In 2003, the Human Genome Project (HGP) successfully mapped a large portion of the human genome. Since that time, the HGP’s genomic map — a linear sequence of the four DNA bases — has served as a single reference genome for all novel sequencing data. But while immensely valuable, the HGP’s reference genome does not account for all genomic variation, making it inadequate for representing humanity as a whole, which encompasses many and complicated genetic variants.
“In the decade since the HGP announced the completion of a major portion of their work, the vast improvement in our understanding of the complexity of the genome, the rapid improvement of technology for sequencing genomes and the increasingly broad application of this technology have created a need to rethink how scientists describe to one another the rich patterns of genomic variations uncovered by cutting-edge experiments,” says Nick Carriero, group leader for software development at the Simons Center for Data Analysis. “Given that study of variation is at the heart of most medical and life sciences genome-based research, addressing this challenge is critical to advancing these fields.”
To address this problem, the Simons Foundation awarded a grant to a team of researchers led by David Haussler and Benedict Paten at the University of California, Santa Cruz (UCSC) to develop a graph-based human reference genome structure built from a diverse sampling of the human population.

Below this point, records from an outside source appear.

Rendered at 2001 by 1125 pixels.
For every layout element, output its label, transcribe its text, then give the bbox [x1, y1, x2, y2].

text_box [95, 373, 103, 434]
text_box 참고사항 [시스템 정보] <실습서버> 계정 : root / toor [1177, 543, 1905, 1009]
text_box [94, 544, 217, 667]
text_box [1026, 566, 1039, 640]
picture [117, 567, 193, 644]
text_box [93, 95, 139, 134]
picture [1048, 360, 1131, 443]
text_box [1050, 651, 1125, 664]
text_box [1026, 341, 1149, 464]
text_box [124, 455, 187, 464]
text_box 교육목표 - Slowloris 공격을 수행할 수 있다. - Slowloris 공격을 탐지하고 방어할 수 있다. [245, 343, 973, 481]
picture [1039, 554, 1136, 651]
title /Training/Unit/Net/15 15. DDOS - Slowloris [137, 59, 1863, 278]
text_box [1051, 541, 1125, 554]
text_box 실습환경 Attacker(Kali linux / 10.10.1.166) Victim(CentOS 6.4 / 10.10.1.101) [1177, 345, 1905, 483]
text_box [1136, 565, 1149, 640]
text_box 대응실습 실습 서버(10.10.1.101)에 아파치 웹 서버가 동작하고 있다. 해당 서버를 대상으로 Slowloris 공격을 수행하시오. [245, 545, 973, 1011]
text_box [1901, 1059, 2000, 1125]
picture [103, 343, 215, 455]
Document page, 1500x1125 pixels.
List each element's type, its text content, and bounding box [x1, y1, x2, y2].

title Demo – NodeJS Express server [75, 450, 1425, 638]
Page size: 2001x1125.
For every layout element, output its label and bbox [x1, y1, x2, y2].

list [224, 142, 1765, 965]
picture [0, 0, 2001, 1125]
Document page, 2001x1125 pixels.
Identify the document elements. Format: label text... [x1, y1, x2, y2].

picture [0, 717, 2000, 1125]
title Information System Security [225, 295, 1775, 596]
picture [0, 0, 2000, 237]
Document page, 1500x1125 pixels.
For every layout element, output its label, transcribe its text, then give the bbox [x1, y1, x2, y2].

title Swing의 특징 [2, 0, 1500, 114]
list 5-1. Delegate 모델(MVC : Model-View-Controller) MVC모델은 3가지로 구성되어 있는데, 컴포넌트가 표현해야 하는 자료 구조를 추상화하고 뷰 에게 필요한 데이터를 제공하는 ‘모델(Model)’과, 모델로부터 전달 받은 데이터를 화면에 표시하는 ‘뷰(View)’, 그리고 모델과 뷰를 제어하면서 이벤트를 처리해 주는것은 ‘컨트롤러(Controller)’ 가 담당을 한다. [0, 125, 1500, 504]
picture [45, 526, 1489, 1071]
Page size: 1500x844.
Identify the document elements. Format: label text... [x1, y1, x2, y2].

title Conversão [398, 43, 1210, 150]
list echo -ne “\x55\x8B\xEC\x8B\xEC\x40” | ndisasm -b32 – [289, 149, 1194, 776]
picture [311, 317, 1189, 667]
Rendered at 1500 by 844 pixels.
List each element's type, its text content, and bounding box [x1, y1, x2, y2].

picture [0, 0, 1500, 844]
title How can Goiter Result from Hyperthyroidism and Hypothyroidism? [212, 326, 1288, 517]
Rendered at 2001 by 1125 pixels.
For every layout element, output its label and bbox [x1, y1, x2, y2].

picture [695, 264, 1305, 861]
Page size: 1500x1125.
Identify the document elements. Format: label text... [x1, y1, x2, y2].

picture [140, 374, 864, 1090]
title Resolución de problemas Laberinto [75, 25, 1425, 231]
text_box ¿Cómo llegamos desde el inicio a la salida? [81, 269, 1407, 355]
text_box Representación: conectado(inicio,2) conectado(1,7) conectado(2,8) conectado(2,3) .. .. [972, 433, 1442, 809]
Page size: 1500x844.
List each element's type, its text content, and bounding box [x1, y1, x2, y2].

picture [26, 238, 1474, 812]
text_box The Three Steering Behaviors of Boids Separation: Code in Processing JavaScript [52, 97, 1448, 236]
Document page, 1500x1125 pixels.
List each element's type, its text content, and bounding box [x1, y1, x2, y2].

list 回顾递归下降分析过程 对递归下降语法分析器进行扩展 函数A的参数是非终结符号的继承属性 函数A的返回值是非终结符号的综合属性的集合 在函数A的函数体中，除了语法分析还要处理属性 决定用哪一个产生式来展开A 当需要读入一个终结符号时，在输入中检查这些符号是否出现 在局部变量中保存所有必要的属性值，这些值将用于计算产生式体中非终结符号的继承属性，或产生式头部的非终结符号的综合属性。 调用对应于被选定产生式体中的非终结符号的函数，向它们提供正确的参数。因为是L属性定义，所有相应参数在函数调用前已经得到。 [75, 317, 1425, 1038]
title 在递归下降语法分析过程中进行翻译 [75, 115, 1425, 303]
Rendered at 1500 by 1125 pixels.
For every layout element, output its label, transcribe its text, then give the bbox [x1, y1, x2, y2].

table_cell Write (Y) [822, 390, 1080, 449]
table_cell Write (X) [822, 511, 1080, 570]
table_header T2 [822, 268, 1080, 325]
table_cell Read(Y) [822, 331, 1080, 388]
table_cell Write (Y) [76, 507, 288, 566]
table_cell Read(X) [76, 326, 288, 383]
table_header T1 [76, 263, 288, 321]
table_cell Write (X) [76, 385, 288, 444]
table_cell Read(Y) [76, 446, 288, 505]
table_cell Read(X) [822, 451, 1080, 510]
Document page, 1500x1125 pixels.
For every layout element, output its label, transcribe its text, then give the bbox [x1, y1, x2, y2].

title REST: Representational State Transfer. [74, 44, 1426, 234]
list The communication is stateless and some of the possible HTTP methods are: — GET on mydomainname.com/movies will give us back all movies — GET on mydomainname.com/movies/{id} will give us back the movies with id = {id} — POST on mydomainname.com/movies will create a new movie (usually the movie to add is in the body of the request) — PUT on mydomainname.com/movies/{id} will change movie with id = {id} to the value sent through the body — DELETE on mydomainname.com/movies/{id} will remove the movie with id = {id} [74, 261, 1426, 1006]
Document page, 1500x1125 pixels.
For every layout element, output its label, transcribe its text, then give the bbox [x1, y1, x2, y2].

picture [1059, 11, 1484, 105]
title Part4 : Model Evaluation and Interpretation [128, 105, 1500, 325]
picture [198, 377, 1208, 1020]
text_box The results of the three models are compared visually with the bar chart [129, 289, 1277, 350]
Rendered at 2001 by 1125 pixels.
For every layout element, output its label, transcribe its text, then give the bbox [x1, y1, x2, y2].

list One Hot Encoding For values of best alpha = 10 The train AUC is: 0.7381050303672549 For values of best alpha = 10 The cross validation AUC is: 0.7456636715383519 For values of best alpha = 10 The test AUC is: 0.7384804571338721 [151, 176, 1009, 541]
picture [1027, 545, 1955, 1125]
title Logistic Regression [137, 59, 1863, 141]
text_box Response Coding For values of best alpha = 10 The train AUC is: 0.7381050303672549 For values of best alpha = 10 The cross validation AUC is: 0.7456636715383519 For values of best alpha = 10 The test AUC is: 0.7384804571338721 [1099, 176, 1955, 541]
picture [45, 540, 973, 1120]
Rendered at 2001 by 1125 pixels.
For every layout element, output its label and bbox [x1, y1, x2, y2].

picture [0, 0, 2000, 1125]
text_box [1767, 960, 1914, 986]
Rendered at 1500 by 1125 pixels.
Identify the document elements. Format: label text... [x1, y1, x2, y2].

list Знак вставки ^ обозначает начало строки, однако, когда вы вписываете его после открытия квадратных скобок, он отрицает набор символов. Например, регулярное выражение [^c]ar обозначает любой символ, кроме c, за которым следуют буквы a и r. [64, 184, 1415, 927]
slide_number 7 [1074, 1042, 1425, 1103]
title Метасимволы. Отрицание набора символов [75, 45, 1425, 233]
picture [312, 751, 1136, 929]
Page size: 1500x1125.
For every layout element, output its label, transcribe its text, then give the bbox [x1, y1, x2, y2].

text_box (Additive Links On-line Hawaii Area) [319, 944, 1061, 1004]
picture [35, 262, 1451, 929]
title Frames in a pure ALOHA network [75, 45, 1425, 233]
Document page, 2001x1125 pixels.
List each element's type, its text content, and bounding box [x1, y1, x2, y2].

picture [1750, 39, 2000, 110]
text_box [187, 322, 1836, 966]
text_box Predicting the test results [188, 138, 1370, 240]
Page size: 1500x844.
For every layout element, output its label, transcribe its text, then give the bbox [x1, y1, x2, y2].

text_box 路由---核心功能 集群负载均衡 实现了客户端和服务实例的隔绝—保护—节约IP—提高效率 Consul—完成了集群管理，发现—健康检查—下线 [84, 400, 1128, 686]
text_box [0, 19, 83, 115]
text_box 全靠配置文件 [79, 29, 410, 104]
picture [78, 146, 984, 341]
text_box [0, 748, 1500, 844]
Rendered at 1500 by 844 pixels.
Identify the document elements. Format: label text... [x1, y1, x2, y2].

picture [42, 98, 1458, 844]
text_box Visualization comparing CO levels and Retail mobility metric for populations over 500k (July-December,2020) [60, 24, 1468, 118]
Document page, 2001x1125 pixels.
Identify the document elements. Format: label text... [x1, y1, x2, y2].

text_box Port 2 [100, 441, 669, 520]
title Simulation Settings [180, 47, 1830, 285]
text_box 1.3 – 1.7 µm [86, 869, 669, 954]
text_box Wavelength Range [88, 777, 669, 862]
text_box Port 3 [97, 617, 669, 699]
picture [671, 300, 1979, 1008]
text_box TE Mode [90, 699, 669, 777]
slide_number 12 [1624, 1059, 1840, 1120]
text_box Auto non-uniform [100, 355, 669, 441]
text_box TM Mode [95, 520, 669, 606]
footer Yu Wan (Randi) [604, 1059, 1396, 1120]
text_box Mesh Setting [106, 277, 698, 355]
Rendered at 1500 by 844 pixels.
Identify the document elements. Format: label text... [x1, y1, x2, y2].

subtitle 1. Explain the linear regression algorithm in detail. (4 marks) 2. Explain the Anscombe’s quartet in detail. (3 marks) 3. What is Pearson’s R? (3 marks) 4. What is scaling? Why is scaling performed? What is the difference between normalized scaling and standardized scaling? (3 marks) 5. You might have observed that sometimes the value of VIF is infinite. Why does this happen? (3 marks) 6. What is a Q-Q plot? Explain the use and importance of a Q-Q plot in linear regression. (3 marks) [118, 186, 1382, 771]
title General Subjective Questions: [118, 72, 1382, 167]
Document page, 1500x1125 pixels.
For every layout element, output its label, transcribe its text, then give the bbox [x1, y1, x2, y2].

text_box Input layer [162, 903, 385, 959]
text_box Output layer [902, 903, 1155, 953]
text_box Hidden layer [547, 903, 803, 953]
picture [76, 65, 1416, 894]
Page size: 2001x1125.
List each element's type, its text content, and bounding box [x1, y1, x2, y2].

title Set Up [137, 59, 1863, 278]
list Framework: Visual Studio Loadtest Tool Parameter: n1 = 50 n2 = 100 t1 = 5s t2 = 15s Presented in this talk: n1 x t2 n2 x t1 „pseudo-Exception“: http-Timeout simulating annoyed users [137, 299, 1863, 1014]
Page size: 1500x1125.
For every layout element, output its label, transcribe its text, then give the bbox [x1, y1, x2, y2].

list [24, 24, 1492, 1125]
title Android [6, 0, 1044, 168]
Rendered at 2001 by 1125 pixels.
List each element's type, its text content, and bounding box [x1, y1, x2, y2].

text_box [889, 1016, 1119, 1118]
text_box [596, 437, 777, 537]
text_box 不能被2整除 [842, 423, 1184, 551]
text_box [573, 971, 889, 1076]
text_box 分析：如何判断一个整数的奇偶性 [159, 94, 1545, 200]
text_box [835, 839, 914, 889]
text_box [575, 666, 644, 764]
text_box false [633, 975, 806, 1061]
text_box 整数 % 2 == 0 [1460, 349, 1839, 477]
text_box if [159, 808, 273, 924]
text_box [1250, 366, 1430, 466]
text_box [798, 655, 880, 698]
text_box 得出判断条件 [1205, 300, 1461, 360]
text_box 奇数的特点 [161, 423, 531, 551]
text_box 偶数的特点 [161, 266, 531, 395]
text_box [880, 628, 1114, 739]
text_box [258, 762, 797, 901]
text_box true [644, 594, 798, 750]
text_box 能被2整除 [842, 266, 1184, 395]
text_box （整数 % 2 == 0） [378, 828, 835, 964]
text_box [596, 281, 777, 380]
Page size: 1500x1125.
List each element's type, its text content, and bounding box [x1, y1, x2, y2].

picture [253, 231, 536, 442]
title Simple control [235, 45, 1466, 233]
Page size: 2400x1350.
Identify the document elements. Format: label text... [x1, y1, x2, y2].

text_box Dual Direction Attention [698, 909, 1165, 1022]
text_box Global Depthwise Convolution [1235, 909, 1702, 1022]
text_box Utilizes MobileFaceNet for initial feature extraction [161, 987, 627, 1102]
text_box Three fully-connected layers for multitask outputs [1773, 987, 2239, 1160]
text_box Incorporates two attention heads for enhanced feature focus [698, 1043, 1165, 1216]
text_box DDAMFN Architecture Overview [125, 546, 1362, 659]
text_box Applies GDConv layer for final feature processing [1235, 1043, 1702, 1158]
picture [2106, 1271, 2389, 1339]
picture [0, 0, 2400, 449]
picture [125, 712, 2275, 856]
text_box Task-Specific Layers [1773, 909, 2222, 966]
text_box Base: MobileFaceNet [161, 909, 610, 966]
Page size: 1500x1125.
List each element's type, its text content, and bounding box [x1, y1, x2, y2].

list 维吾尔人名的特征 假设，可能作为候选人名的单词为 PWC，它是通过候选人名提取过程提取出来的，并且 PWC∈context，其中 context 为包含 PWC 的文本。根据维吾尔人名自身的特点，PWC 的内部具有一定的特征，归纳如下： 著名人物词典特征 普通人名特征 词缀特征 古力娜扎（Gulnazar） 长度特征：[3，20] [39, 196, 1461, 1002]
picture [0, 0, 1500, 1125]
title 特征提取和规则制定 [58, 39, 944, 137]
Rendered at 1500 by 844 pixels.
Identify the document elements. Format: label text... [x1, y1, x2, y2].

Termed the Human Genome Variation Map, this new resource will build upon the HGP’s reference genome, enhancing it by representing genetic variation as alternate paths along the genome. The result will include all forms of human genomic variation and offer a more complete resource for understanding novel sequencing data.
The Human Genome Variation Map will be based on some 300 complete human genome sequences representing a diverse array of ethnicities, a dataset amassed by David Reich and Nick Patterson at the Massachusetts Institute of Technology and Harvard University and funded by the Simons Foundation. Paired with the HGP’s reference genome, the diverse set of human genomes will allow Haussler and Paten to create a pilot map of human genome variation. From there, the researchers plan to add many more genomes to account for even more variation.
“Building on their extensive bioinformatics experience — starting with their core role in the HGP itself — the team at UCSC is well positioned to ensure compatibility of this framework with tools that are part of the everyday work environment of almost all bioinformaticists,” says Carriero.
Initial work toward creating a standard data model for the map has begun, and by the end of the year the researchers hope to create a draft of the pilot Human Genome Variation Map, based on the full set of diverse genomes from Reich and Patterson. In addition, Haussler and Paten outlined the next steps to enhance the pilot map to include more genomes and create a final, comprehensive Human Genome Variation Map.
Eventually, Haussler and Paten aim to provide the Human Genome Variation Map together with open-source software tools for researchers to search and analyze the data, capabilities they hope will shed light on genome variants that contribute to a range of conditions, from autism to diabetes. The researchers hope that this new resource, representing information at the core of medical and life sciences research, may lead to significant scientific and medical breakthroughs.